→ PROVIDED PASSAGE:
Slashdot adds a little FUD to your morning with this report (and tool) from ElcomSoft about the efficiency of utilizing an AMD GPU to crack iPhone and iPod passwords.  It would seem that not only is a Radeon HD5970 twenty times faster than a Core i7 960 it is almost twice as fast as a Telsa S1070.  Putting aside the security issue for a moment to focus on parallel processing power, it seems a bit embarrassing for nVIDIA to have their supercomputing, massively parallel “teraflop many-core processor” be beaten by a re-purposed graphics card that costs a fraction of the price.  We have yet to see Fermi numbers and it is possible that what seems too hot for a GPU might function fine in the settings a Tesla is used, so don’t count nVIDIA out.

By the way, the number they hit with the HD5970 was 103,000 password attempts per second.

“ElcomSoft accelerates the recovery of Wi-Fi passwords and password-protected iPhone and iPod backups by using ATI video cards. The support of ATI Radeon 5000 series video accelerators allows ElcomSoft to perform password recovery up to 20 times faster compared to Intel top of the line quad-core CPUs, and up to two times faster compared to enterprise-level NVIDIA Tesla solutions. Benchmarks performed by ElcomSoft demonstrate that ATI Radeon HD5970 accelerated password recovery works up to 20 times faster than Core i7-960, Intel’s current top of the line CPU unit.”

→ DATA RECORDS:

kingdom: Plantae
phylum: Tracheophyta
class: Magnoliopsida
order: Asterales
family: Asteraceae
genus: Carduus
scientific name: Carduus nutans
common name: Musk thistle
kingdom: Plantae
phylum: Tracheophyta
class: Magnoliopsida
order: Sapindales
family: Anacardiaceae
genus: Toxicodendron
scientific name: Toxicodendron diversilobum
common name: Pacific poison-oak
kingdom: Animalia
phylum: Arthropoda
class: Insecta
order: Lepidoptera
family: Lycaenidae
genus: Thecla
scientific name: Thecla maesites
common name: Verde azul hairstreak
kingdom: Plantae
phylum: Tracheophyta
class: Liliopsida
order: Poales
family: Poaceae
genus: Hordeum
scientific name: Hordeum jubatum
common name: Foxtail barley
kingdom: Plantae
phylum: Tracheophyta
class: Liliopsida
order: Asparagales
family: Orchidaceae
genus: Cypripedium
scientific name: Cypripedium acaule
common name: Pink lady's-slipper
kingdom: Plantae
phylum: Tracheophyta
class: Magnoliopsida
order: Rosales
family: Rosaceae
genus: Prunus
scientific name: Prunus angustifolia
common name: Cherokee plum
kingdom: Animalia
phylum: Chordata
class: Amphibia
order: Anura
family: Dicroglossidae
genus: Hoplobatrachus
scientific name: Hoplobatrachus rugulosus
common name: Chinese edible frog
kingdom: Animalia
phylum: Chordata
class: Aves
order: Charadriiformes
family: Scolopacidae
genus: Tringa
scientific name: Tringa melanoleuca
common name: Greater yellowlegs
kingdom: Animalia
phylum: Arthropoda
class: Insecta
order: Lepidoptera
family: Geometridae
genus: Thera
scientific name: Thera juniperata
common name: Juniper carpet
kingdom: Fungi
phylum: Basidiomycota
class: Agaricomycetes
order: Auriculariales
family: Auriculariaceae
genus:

→ EXERCISES TO COMPLETE:
1 - Which hardware manufacturers are named in the post on ElcomSoft's GPU password cracking? List every one.
2 - Write out the passage from the post on ElcomSoft's GPU password cracking, starting at "Slashdot adds a" and ending at "attempts per second.".

→ WRITTEN ANSWERS:
1 -
- AMD
- nVIDIA (also written NVIDIA)
- Intel
- ATI

2 -
Slashdot adds a little FUD to your morning with this report (and tool) from ElcomSoft about the efficiency of utilizing an AMD GPU to crack iPhone and iPod passwords.  It would seem that not only is a Radeon HD5970 twenty times faster than a Core i7 960 it is almost twice as fast as a Telsa S1070.  Putting aside the security issue for a moment to focus on parallel processing power, it seems a bit embarrassing for nVIDIA to have their supercomputing, massively parallel “teraflop many-core processor” be beaten by a re-purposed graphics card that costs a fraction of the price.  We have yet to see Fermi numbers and it is possible that what seems too hot for a GPU might function fine in the settings a Tesla is used, so don’t count nVIDIA out.

By the way, the number they hit with the HD5970 was 103,000 password attempts per second.